PROBLEM DETAILS: In the text below on speaking out, whom did Jesus call the greatest man who ever lived?

TEXT UNDER STUDY:
——
We should not tolerate the politicization and destruction of our judicial system. Nor should we tolerate elected officials who use their office for financial enrichment. We should not tolerate any administration’s refusal to enforce the right and just laws that govern our nation. Nor should we tolerate the deliberate erosion of our Constitutional freedoms and rights.


The success of the woke-left agenda to fundamentally transform our nation depends on their ability to silence Christians. For them, the brazen use of our legal courts and the court of public opinion as a means of punishment and intimidation is of little concern. Because they know if they silence the Church—they silence Christ. But courage comes to those who will speak, and those who will speak are in excellent company.


Jesus was not silent. He used his words to distinguish between good and evil. And his words, which were deeply offensive to political and religious leaders alike, led to his death by crucifixion. John the Baptist, who Jesus called the greatest man who ever lived, was killed for publicly calling out the deviant sin of a political leader. Rather than self-censor for fear of repercussions, John spoke—and lost his life. But he did not lose his integrity, his witness, or his soul.


For you who are reticent about speaking up, I beg you pray for the Holy Spirit to give you boldness (Acts 4:31) as you heed the words of G. K. Chesterton, “Unless a man becomes an enemy of an evil, he will not even become its slave but rather its champion.”
——
(Pose estimation data)
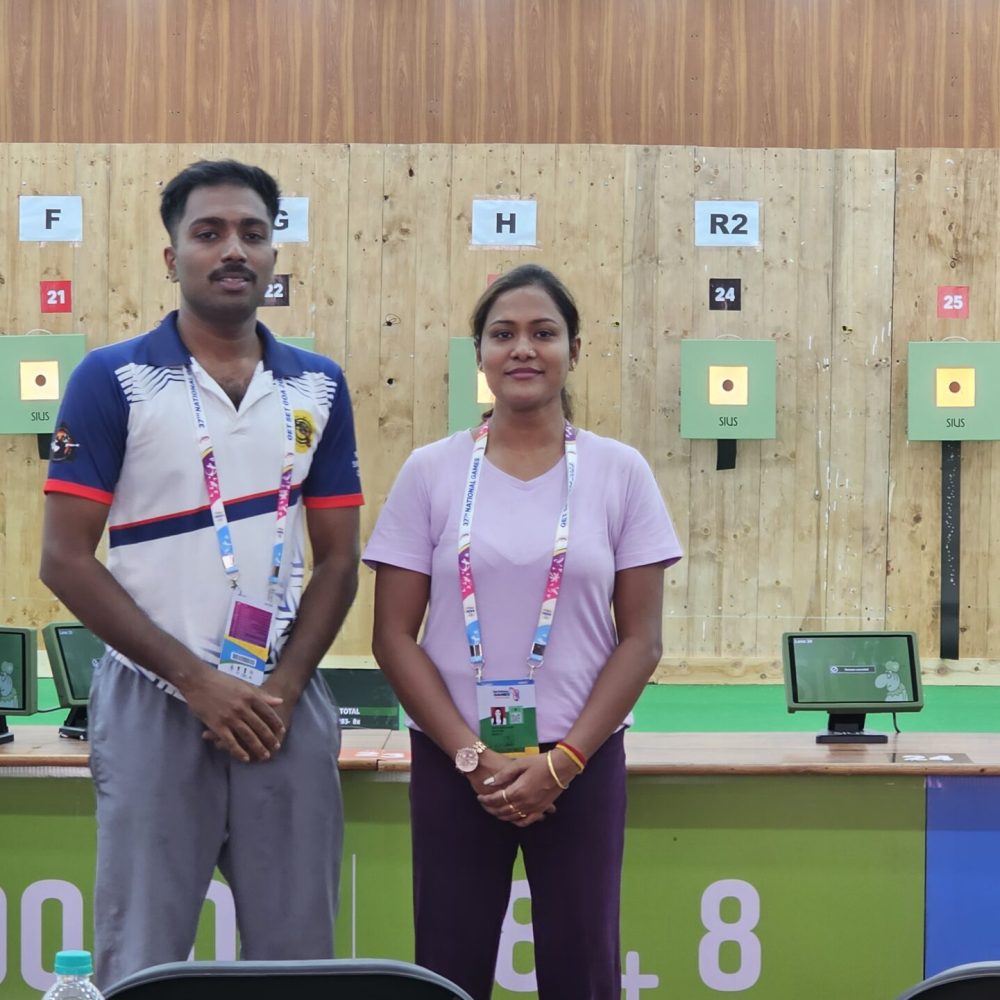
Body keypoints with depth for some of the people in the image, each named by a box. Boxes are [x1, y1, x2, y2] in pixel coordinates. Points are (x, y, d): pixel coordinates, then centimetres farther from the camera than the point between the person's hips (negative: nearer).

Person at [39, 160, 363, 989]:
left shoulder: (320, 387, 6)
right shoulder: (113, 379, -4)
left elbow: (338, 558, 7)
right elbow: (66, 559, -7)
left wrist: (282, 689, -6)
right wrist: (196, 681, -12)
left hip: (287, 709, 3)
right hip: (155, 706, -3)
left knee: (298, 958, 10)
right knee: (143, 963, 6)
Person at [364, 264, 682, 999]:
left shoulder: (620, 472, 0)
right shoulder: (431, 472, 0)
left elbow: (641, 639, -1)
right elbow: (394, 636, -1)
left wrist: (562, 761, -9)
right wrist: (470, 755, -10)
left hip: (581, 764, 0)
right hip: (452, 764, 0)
——
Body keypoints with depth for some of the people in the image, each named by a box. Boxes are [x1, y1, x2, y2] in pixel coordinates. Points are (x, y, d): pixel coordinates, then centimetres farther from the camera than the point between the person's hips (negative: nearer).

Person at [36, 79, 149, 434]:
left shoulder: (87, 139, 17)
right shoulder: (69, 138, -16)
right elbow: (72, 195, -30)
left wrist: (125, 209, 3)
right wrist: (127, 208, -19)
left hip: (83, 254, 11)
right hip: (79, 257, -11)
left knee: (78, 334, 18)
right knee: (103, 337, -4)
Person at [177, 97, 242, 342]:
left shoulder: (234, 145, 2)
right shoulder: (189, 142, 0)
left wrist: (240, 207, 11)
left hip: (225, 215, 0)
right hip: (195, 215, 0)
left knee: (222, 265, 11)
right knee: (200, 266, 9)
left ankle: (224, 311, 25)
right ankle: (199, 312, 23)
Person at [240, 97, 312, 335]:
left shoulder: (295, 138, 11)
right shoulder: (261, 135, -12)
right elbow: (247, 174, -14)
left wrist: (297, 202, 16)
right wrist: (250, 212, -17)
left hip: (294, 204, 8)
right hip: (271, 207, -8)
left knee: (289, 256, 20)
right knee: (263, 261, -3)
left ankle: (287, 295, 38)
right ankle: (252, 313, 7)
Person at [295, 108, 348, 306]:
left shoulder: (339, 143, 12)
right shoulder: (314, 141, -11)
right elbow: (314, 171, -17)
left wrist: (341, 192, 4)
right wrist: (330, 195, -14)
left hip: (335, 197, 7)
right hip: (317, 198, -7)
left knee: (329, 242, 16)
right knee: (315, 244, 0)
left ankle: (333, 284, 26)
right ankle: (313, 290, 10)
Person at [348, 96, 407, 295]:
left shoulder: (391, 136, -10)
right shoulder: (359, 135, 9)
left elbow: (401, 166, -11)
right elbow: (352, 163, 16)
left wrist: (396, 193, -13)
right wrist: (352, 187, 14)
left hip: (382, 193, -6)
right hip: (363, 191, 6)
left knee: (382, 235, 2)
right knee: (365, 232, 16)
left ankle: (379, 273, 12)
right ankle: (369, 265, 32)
——
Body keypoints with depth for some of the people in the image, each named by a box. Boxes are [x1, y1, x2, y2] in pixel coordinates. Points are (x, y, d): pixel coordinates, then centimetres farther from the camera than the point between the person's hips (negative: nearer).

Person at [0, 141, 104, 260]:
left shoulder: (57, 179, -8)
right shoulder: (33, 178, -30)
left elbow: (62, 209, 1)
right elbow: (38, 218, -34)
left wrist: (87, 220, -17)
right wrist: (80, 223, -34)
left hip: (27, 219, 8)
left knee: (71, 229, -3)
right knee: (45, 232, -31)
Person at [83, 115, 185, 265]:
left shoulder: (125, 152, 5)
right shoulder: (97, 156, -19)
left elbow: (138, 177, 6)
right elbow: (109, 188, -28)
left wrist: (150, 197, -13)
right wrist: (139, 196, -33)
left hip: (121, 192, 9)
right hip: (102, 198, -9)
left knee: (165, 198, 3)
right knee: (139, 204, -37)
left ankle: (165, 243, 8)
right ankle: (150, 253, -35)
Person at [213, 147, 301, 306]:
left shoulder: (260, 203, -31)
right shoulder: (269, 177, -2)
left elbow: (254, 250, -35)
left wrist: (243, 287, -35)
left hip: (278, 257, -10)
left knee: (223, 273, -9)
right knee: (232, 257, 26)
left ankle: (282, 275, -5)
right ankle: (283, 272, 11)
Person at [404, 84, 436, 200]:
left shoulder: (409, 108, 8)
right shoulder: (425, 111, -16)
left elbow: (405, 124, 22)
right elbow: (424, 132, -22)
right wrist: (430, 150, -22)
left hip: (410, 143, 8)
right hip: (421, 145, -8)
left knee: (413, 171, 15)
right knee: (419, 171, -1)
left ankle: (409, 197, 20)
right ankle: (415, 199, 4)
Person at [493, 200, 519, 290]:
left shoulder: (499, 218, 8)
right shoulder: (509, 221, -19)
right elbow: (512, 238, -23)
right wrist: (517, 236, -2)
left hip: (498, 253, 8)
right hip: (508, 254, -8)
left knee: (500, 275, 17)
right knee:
——
WRITTEN ANSWER: John the Baptist.